1. Build empathy: Therapists can help couples put themselves in each other's shoes to see issues from their partner's perspective. This can help individuals cultivate compassion and empathy, as well as approach dialogue in a healthy manner. "When we get too caught up in thinking about ourselves, it can sometimes interfere with our ability to think about and understand others," Esther says. "Empathy is exactly that; it is the ability to put ourselves in the shoes of another."

2. Identify issues: A marriage and family therapist (LMFT) can assist the couple in identifying patterns in their disagreements. Therapists can also identify the root causes of the couple's conflict, whether it's an emotional problem, a communication problem, or a physical problem, such as substance abuse. Esther believes that dealing with conflict early on is critical. "Conflict is basically an ascending curve that starts with discord, disagreement, or a challenge and ends with an explosion," she says.

3. Improve self-awareness: The therapist can assist a couple in better understanding themselves and their partners by delving into their pasts. Both partners in a relationship need to be self-aware. "What is the significance of self-awareness in relational life? It's so obvious that defining it can be difficult at times. "Self-awareness entails... the idea that you can look at yourself and how you act and react in relationships, how you communicate in a relationship, and how you show up," Esther explains. "That sense of self-awareness is also what gives you the ability to look at others and understand them."

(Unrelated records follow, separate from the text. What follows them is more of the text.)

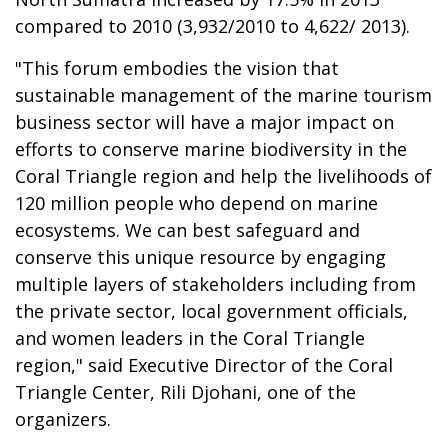
compared to 2010 (3,932/2010 to 4,622/ 2013).
"This forum embodies the vision that
sustainable management of the marine tourism
business sector will have a major impact on
efforts to conserve marine biodiversity in the
Coral Triangle region and help the livelihoods of
120 million people who depend on marine
ecosystems. We can best safeguard and
conserve this unique resource by engaging
multiple layers of stakeholders including from
the private sector, local government officials,
and women leaders in the Coral Triangle
region," said Executive Director of the Coral
Triangle Center, Rili Djohani, one of the
organizers.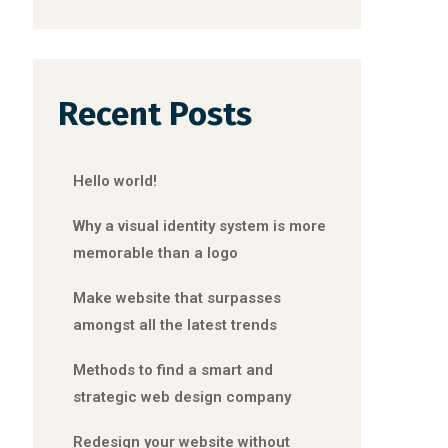
Recent Posts
Hello world!
Why a visual identity system is more
memorable than a logo
Make website that surpasses
amongst all the latest trends
Methods to find a smart and
strategic web design company
Redesign your website without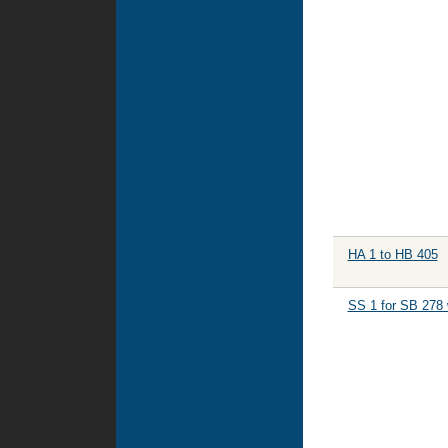
HA 1 to HB 405
SS 1 for SB 278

4. Name emotions: Therapy can assist couples in identifying the feelings at the heart of their conflict, such as one partner feeling taken for granted by the other or another feeling disconnected from the relationship. To recognize your partner's emotions, you must listen. "If someone is pissed, sad, angry, or hurt, they probably have a reason," Esther says. "There is no need for us to do anything about this. They exist, they will pass through, and they will emerge on the other side.

 

What to Expect From Couples Therapy

Following the selection of a therapist, couples meet for weekly sessions with the therapist, either virtually or in person. A couples therapist will begin the first session by interviewing the individual partners and asking them questions about themselves, their cultural background, personal values, and the history of the relationship. The therapist will use the first session to work with the couple to identify relationship issues and develop a treatment plan, including the number of therapy sessions the couple will need. They will also work with the couple to establish goals for the couples therapy sessions.

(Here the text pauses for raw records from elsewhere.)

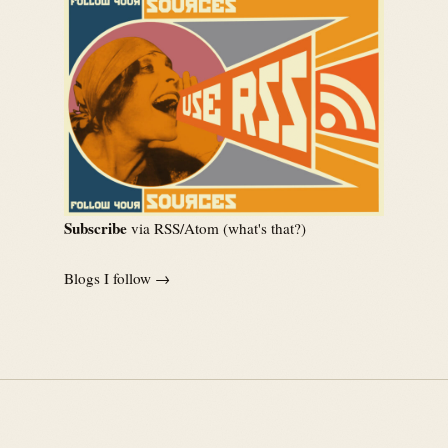
Subscribe
via RSS/Atom (
what's that?
)
Blogs I follow →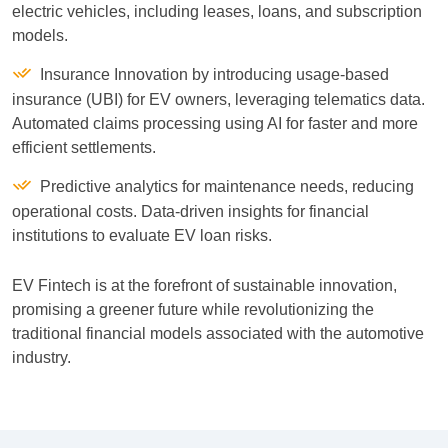
electric vehicles, including leases, loans, and subscription
models.
Insurance Innovation by introducing usage-based
insurance (UBI) for EV owners, leveraging telematics data.
Automated claims processing using AI for faster and more
efficient settlements.
Predictive analytics for maintenance needs, reducing
operational costs. Data-driven insights for financial
institutions to evaluate EV loan risks.
EV Fintech is at the forefront of sustainable innovation,
promising a greener future while revolutionizing the
traditional financial models associated with the automotive
industry.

The counselor will work with the couple to address their issues over a series of weekly sessions recommended by the therapist. The therapist can provide feedback on the couple's relationship, conflict resolution techniques, and ways to strengthen the couple's bond. They can also give the couple homework to help them work on their interactions at home. If one of the partners has more serious issues, such as substance abuse, the therapist can recommend specialized treatment.

 

5 Benefits of Couples Therapy

Many couples can benefit from couples therapy to strengthen their relationship. Consider the following couples therapy benefits and takeaways:

1. Develops skills: After a set number of sessions with the counselor, the couple will have learned new skills for better communicating with each other, having a better relationship mindset, and resolving disagreements.

2. Provides answers: Couples therapy can explain why partners disagree and why each person acts in ways that may irritate their partner.

3. Improves satisfaction: Couples who attend couples therapy report higher levels of happiness and relationship satisfaction. Individual partners' mental health can benefit from couples therapy.

4. Saves time: Couples frequently argue about the same topics in different contexts. Couples therapy gives couples the tools they need to communicate and resolve conflicts quickly and peacefully before they escalate into bigger problems.

5. Strengthens relationships: Couples who attend couple's therapy tend to leave with a stronger bond, more empathy and understanding for their partners, improved interactions, and a more positive outlook on their relationship.